As part of the Research on Language and Linguistics at
Sussex seminar series, this week we will be hosting Paul Baker from
Lancaster University. The talk will be Wednesday 19 March, 12.00 in Arundel 211
“Homosexuals are often very delightful, artistic and
loving people”: An analysis of the changing language of anti-equality voters in
the British Parliament.
This paper is concerned with the language around the legal
processes involved in two (successful) attempts to award equality to gay men
and women in the UK. The first took place in a series of political
parliamentary debates between 1998-2000 which resulted in equalising the age of
consent for sexual intercourse for gay men at 16. The second set of debates
occurred in 2013 and involved allowing same-sex partnerships to be legally
recognised as marriages.
These two debates are a rich source of data for analysis of
discourse and argumentation around homosexuality and equality. While public attitudes
have become more liberal towards homosexuality, in both debates a substantial
number of Members of Parliament and Lords voted against equality, being willing
to go ‘on-record’ about their decision, and sometimes speaking at length about
why they wished to do so.
In order to examine how British Parliamentary arguments
against LGBT equality have changed in response to decreasing social
acceptability of discriminatory language against minority groups a combination
of corpus-driven and corpus-based methods were used to compare two small
corpora (168,000 words in total) consisting only of the speech from people who
voted ‘no’ to change in the law across the two debates.

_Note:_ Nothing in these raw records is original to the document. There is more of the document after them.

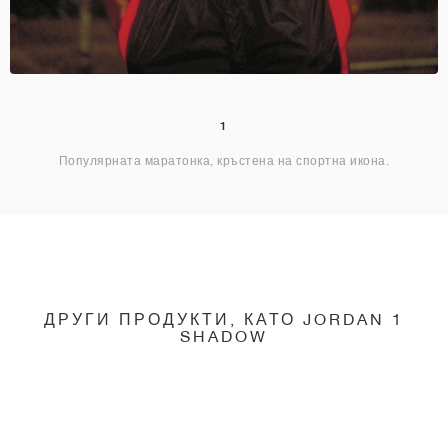
1
Популярната маратонка, кръстена на спортна икона.
ДРУГИ ПРОДУКТИ, КАТО JORDAN 1
SHADOW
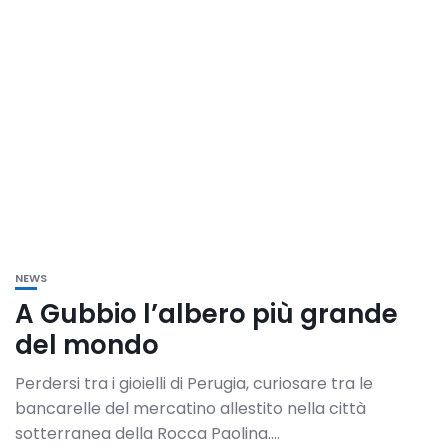
NEWS
A Gubbio l’albero più grande
del mondo
Perdersi tra i gioielli di Perugia, curiosare tra le
bancarelle del mercatino allestito nella città
sotterranea della Rocca Paolina....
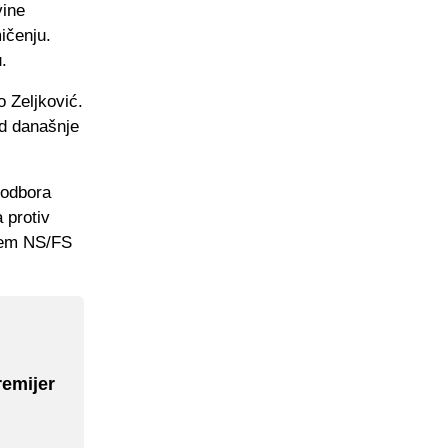
vine
ičenju.
.
 Zeljković.
ed današnje
 odbora
 protiv
ljem NS/FS
remijer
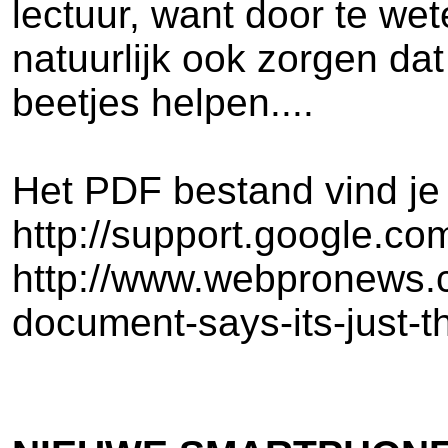
lectuur, want door te w
natuurlijk ook zorgen dat
beetjes helpen....
Het PDF bestand vind je 
http://support.google.
http://www.webpronews.co
document-says-its-just-th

The research questions
focussed on whether and how these anti-equality speakers differed between the
two time periods in the ways they constructed their 1) anti-equality arguments
and 2) attendant representations of gay people.
Using AntConc, first we analysed keywords by comparing the
two corpora of ‘anti-equality’ speeches together. After discarding ‘expected’
keywords which occurred due to the specific nature of each debate (e.g.
consent, marriage), we examined other keywords which appeared more linked to
specific representations and argumentation strategies (e.g. moral, consultation).
Following this, we focussed more closely on frequencies and collocates of the
lemmas GAY and HOMOSEXUAL in each set of debates, as well as examining
concordances and frequencies of words relating to the concept of homophobia.